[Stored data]

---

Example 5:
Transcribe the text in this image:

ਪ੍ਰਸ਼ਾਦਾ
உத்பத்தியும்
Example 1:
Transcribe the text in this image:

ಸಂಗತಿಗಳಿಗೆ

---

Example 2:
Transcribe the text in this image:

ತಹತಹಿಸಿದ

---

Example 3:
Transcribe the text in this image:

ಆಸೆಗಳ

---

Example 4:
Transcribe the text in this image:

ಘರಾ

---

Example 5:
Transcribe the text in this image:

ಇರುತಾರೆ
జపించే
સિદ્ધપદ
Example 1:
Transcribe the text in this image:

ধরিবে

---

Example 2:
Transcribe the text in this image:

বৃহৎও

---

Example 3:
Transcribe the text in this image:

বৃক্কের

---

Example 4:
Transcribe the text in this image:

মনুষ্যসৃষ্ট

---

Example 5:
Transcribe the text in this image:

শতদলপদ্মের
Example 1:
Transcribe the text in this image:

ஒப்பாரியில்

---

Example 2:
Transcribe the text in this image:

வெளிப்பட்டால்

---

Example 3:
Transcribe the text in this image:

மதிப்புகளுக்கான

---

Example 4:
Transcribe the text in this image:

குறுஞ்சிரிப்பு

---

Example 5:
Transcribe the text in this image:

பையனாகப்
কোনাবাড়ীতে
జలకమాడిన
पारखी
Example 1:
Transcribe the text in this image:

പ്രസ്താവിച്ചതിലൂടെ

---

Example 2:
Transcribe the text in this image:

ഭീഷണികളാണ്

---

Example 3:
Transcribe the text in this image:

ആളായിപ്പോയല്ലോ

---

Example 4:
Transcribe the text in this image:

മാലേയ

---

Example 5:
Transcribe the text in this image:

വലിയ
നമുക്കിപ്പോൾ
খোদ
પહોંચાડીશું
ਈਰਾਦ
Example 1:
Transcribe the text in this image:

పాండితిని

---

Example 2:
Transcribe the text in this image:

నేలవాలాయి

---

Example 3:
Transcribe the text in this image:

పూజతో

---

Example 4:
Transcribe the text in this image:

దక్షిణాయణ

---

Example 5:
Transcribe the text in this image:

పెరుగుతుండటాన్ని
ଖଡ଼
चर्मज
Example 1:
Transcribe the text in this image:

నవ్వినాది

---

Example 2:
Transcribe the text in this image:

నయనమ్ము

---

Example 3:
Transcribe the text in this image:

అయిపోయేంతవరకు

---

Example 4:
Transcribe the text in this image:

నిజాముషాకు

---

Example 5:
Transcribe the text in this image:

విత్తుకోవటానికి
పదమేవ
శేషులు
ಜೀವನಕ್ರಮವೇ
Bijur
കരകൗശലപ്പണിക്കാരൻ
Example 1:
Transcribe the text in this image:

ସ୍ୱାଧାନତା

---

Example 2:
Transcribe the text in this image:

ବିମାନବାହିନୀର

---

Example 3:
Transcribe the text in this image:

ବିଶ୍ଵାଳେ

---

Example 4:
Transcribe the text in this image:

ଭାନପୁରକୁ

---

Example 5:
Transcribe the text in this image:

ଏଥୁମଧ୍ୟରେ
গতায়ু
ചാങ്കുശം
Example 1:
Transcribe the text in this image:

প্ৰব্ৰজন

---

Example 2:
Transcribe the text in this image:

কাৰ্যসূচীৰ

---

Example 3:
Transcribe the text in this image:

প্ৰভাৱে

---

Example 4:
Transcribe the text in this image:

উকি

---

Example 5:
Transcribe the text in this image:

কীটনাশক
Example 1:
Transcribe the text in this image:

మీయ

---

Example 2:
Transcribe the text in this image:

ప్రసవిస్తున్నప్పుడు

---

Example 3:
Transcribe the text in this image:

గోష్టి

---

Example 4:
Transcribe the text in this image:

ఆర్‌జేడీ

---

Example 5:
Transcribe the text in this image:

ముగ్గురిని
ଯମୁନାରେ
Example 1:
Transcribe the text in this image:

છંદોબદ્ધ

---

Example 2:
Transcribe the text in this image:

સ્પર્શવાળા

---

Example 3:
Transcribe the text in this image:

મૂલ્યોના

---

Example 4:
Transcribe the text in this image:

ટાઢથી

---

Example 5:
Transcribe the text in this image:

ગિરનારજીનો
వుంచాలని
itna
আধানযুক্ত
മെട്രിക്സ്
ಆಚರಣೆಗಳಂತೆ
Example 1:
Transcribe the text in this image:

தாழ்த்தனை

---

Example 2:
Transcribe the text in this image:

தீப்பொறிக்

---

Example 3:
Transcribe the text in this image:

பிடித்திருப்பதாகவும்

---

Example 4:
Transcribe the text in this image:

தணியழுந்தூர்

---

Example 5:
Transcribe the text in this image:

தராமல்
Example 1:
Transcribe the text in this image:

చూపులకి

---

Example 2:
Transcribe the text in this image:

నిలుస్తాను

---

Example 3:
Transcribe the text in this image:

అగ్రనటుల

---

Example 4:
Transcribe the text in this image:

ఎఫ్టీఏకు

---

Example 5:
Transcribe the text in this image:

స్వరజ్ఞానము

> _What to work on_: Extract all the entries word for word.

> _Solution below_:
---

Example 5:
Transcribe the text in this image:

ਪ੍ਰਸ਼ਾਦਾ
உத்பத்தியும்
Example 1:
Transcribe the text in this image:

ಸಂಗತಿಗಳಿಗೆ

---

Example 2:
Transcribe the text in this image:

ತಹತಹಿಸಿದ

---

Example 3:
Transcribe the text in this image:

ಆಸೆಗಳ

---

Example 4:
Transcribe the text in this image:

ಘರಾ

---

Example 5:
Transcribe the text in this image:

ಇರುತಾರೆ
జపించే
સિદ્ધપદ
Example 1:
Transcribe the text in this image:

ধরিবে

---

Example 2:
Transcribe the text in this image:

বৃহৎও

---

Example 3:
Transcribe the text in this image:

বৃক্কের

---

Example 4:
Transcribe the text in this image:

মনুষ্যসৃষ্ট

---

Example 5:
Transcribe the text in this image:

শতদলপদ্মের
Example 1:
Transcribe the text in this image:

ஒப்பாரியில்

---

Example 2:
Transcribe the text in this image:

வெளிப்பட்டால்

---

Example 3:
Transcribe the text in this image:

மதிப்புகளுக்கான

---

Example 4:
Transcribe the text in this image:

குறுஞ்சிரிப்பு

---

Example 5:
Transcribe the text in this image:

பையனாகப்
কোনাবাড়ীতে
జలకమాడిన
पारखी
Example 1:
Transcribe the text in this image:

പ്രസ്താവിച്ചതിലൂടെ

---

Example 2:
Transcribe the text in this image:

ഭീഷണികളാണ്

---

Example 3:
Transcribe the text in this image:

ആളായിപ്പോയല്ലോ

---

Example 4:
Transcribe the text in this image:

മാലേയ

---

Example 5:
Transcribe the text in this image:

വലിയ
നമുക്കിപ്പോൾ
খোদ
પહોંચાડીશું
ਈਰਾਦ
Example 1:
Transcribe the text in this image:

పాండితిని

---

Example 2:
Transcribe the text in this image:

నేలవాలాయి

---

Example 3:
Transcribe the text in this image:

పూజతో

---

Example 4:
Transcribe the text in this image:

దక్షిణాయణ

---

Example 5:
Transcribe the text in this image:

పెరుగుతుండటాన్ని
ଖଡ଼
चर्मज
Example 1:
Transcribe the text in this image:

నవ్వినాది

---

Example 2:
Transcribe the text in this image:

నయనమ్ము

---

Example 3:
Transcribe the text in this image:

అయిపోయేంతవరకు

---

Example 4:
Transcribe the text in this image:

నిజాముషాకు

---

Example 5:
Transcribe the text in this image:

విత్తుకోవటానికి
పదమేవ
శేషులు
ಜೀವನಕ್ರಮವೇ
Bijur
കരകൗശലപ്പണിക്കാരൻ
Example 1:
Transcribe the text in this image:

ସ୍ୱାଧାନତା

---

Example 2:
Transcribe the text in this image:

ବିମାନବାହିନୀର

---

Example 3:
Transcribe the text in this image:

ବିଶ୍ଵାଳେ

---

Example 4:
Transcribe the text in this image:

ଭାନପୁରକୁ

---

Example 5:
Transcribe the text in this image:

ଏଥୁମଧ୍ୟରେ
গতায়ু
ചാങ്കുശം
Example 1:
Transcribe the text in this image:

প্ৰব্ৰজন

---

Example 2:
Transcribe the text in this image:

কাৰ্যসূচীৰ

---

Example 3:
Transcribe the text in this image:

প্ৰভাৱে

---

Example 4:
Transcribe the text in this image:

উকি

---

Example 5:
Transcribe the text in this image:

কীটনাশক
Example 1:
Transcribe the text in this image:

మీయ

---

Example 2:
Transcribe the text in this image:

ప్రసవిస్తున్నప్పుడు

---

Example 3:
Transcribe the text in this image:

గోష్టి

---

Example 4:
Transcribe the text in this image:

ఆర్‌జేడీ

---

Example 5:
Transcribe the text in this image:

ముగ్గురిని
ଯମୁନାରେ
Example 1:
Transcribe the text in this image:

છંદોબદ્ધ

---

Example 2:
Transcribe the text in this image:

સ્પર્શવાળા

---

Example 3:
Transcribe the text in this image:

મૂલ્યોના

---

Example 4:
Transcribe the text in this image:

ટાઢથી

---

Example 5:
Transcribe the text in this image:

ગિરનારજીનો
వుంచాలని
itna
আধানযুক্ত
മെട്രിക്സ്
ಆಚರಣೆಗಳಂತೆ
Example 1:
Transcribe the text in this image:

தாழ்த்தனை

---

Example 2:
Transcribe the text in this image:

தீப்பொறிக்

---

Example 3:
Transcribe the text in this image:

பிடித்திருப்பதாகவும்

---

Example 4:
Transcribe the text in this image:

தணியழுந்தூர்

---

Example 5:
Transcribe the text in this image:

தராமல்
Example 1:
Transcribe the text in this image:

చూపులకి

---

Example 2:
Transcribe the text in this image:

నిలుస్తాను

---

Example 3:
Transcribe the text in this image:

అగ్రనటుల

---

Example 4:
Transcribe the text in this image:

ఎఫ్టీఏకు

---

Example 5:
Transcribe the text in this image:

స్వరజ్ఞానము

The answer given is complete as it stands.